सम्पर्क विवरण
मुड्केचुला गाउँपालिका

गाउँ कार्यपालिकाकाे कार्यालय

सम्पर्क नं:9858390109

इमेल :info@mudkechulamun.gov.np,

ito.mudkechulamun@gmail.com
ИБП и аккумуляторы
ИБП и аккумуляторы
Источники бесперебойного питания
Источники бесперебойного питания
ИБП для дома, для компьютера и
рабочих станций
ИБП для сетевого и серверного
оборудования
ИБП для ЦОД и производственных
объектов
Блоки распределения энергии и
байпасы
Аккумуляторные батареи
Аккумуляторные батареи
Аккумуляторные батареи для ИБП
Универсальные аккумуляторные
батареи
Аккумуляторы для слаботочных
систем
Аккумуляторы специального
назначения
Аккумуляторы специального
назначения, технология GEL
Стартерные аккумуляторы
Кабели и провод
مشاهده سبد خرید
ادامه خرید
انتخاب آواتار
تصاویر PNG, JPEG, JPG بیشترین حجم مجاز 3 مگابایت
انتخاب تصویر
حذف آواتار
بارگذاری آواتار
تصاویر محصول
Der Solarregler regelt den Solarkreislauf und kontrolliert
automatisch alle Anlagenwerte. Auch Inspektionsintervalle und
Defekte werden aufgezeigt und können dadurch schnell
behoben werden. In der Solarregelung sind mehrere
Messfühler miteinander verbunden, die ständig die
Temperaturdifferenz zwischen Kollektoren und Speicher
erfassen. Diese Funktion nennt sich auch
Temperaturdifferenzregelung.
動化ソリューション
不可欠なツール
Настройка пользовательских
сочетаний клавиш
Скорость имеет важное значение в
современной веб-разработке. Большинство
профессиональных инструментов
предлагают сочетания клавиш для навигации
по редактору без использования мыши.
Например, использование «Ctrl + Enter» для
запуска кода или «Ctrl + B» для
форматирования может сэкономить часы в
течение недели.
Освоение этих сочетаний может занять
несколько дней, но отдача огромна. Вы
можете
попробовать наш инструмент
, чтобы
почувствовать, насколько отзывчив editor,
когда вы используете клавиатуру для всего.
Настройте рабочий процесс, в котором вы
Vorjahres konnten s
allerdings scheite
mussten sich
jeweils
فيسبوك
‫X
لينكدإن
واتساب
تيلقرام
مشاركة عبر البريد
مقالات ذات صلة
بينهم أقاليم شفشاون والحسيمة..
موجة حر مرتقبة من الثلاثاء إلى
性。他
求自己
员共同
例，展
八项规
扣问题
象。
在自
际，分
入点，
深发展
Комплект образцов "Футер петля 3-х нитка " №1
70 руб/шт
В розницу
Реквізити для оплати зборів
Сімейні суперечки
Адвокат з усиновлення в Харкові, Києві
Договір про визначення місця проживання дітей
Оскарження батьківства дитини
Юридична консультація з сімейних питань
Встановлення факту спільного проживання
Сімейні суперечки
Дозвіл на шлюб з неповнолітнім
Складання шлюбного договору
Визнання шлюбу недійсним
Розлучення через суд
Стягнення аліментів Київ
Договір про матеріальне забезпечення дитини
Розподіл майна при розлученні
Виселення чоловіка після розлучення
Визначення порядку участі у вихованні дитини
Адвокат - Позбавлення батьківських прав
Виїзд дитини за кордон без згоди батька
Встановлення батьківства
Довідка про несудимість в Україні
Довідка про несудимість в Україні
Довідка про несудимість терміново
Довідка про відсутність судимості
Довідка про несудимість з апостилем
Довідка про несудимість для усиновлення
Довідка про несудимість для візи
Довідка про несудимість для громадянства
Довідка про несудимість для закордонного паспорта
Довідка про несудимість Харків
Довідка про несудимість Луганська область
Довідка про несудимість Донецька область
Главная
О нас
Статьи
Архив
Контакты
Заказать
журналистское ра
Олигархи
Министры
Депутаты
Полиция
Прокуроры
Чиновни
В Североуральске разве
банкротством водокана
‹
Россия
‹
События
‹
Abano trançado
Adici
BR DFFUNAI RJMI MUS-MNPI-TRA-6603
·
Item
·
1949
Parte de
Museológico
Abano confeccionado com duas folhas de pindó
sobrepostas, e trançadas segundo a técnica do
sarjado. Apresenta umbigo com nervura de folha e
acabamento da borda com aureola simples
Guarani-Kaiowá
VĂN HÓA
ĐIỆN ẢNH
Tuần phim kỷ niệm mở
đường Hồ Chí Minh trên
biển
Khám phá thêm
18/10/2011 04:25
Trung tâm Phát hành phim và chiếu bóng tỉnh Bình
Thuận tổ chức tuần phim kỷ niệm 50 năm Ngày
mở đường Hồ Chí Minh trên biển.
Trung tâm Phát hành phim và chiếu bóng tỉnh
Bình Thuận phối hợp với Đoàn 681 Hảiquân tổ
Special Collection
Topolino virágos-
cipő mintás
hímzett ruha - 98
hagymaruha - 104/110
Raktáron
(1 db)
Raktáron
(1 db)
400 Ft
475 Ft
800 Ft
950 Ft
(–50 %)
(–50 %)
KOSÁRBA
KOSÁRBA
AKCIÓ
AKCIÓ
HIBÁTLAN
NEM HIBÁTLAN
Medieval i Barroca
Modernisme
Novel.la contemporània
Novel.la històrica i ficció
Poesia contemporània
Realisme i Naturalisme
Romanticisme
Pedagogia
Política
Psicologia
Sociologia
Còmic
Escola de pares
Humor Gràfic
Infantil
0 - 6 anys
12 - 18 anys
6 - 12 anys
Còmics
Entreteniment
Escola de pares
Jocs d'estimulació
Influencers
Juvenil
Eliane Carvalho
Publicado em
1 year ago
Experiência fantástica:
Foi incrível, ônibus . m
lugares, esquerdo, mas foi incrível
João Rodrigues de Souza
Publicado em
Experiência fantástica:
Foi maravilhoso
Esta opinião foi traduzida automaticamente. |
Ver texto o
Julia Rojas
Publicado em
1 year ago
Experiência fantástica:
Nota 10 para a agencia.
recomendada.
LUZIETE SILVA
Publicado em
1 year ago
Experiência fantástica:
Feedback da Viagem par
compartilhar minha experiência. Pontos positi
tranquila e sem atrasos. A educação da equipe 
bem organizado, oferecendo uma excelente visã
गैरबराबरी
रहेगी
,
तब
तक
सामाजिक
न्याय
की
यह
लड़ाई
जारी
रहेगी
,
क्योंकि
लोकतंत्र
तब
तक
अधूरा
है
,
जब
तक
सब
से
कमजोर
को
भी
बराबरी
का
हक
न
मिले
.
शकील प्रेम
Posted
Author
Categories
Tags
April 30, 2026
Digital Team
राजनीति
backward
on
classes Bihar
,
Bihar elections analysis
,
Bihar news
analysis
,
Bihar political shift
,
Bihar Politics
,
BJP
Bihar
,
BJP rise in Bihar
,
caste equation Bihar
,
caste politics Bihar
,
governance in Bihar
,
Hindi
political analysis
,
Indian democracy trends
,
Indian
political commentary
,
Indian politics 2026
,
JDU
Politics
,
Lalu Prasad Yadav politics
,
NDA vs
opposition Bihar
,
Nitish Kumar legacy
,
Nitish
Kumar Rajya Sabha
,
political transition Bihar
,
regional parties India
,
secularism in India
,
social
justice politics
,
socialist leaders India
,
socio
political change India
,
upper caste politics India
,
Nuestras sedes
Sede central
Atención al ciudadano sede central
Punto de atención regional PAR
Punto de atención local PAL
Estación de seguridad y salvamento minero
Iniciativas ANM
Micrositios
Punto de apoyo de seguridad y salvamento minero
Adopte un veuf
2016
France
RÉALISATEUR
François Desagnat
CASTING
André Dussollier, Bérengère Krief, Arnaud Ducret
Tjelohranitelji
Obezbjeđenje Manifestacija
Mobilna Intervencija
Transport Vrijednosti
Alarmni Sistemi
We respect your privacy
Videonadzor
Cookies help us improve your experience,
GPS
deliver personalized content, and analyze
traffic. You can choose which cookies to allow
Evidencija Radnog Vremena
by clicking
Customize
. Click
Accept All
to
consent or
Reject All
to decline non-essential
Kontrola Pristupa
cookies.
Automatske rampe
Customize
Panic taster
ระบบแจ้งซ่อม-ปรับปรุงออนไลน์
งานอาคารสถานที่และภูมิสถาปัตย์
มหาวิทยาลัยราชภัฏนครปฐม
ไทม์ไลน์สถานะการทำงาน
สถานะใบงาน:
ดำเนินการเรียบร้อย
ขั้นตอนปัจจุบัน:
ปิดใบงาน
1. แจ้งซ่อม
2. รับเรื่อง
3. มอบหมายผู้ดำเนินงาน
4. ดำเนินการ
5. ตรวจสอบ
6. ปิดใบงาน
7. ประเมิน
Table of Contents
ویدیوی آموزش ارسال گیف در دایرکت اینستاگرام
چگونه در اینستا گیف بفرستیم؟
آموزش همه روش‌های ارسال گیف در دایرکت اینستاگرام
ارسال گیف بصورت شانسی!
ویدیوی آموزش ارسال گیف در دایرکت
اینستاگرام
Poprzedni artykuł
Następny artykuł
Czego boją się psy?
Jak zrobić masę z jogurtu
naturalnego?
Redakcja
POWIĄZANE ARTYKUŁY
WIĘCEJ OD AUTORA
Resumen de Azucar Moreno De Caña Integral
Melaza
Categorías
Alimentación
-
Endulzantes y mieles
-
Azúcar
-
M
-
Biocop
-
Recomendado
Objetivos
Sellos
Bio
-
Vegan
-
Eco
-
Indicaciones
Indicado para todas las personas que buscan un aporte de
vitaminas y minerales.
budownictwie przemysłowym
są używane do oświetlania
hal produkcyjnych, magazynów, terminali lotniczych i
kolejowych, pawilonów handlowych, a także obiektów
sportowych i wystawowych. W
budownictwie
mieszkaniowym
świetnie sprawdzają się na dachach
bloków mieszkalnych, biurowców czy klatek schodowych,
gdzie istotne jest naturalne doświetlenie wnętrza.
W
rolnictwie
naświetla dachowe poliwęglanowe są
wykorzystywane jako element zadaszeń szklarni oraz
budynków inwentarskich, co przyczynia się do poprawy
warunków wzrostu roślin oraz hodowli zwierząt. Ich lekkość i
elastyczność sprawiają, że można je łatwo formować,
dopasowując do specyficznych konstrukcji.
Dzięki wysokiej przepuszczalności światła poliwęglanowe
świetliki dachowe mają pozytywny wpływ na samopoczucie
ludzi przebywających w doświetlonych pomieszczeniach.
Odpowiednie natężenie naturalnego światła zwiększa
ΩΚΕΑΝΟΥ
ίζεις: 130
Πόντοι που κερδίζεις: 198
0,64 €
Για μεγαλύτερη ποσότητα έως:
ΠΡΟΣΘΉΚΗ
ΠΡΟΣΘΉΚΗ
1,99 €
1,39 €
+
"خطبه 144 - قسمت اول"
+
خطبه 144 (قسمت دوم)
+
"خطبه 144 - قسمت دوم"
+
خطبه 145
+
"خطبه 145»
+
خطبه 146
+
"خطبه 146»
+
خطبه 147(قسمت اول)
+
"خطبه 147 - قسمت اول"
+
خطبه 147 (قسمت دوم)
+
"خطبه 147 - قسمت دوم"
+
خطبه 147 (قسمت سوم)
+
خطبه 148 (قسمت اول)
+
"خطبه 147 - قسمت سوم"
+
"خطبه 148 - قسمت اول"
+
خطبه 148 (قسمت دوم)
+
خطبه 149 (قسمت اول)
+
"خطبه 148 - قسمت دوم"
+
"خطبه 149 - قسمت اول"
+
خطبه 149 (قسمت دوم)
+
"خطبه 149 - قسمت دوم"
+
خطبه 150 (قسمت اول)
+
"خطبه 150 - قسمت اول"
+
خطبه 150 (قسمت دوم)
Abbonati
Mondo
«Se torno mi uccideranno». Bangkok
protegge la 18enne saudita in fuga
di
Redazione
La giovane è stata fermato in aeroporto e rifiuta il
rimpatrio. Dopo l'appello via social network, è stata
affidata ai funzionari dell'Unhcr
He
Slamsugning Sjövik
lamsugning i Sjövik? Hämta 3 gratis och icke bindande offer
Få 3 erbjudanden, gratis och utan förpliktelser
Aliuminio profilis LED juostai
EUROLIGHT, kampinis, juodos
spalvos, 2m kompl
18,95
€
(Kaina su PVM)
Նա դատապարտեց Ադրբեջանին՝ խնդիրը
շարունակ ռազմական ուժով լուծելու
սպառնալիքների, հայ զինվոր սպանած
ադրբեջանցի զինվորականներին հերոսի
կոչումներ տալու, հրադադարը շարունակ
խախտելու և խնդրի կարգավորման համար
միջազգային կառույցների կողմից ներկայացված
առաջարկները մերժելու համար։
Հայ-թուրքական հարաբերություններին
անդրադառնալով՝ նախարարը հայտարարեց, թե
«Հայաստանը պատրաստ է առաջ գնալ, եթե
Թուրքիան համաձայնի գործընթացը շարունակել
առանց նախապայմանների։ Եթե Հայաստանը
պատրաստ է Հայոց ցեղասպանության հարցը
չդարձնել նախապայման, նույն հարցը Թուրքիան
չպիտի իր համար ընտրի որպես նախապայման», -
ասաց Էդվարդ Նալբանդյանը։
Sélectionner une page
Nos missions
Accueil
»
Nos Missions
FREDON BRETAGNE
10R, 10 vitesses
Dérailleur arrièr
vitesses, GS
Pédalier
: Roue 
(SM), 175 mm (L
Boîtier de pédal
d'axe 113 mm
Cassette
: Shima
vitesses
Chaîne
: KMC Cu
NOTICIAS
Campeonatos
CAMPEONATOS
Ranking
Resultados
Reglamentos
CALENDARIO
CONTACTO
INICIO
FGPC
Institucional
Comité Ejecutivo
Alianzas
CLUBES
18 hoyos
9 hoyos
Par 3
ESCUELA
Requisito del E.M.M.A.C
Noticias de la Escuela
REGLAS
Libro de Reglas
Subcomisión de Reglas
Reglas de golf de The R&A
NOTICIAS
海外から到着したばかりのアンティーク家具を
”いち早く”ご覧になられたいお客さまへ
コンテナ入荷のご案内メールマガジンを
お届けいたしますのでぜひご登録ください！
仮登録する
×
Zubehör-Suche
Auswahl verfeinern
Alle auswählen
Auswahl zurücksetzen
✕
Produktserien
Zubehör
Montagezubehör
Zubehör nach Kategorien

» **YOUR ASSIGNMENT**:
Search the data above for the string "назначения" and return every line that has it.

» **OUTPUT FOR THIS EXERCISE**:
назначения
назначения, технология GEL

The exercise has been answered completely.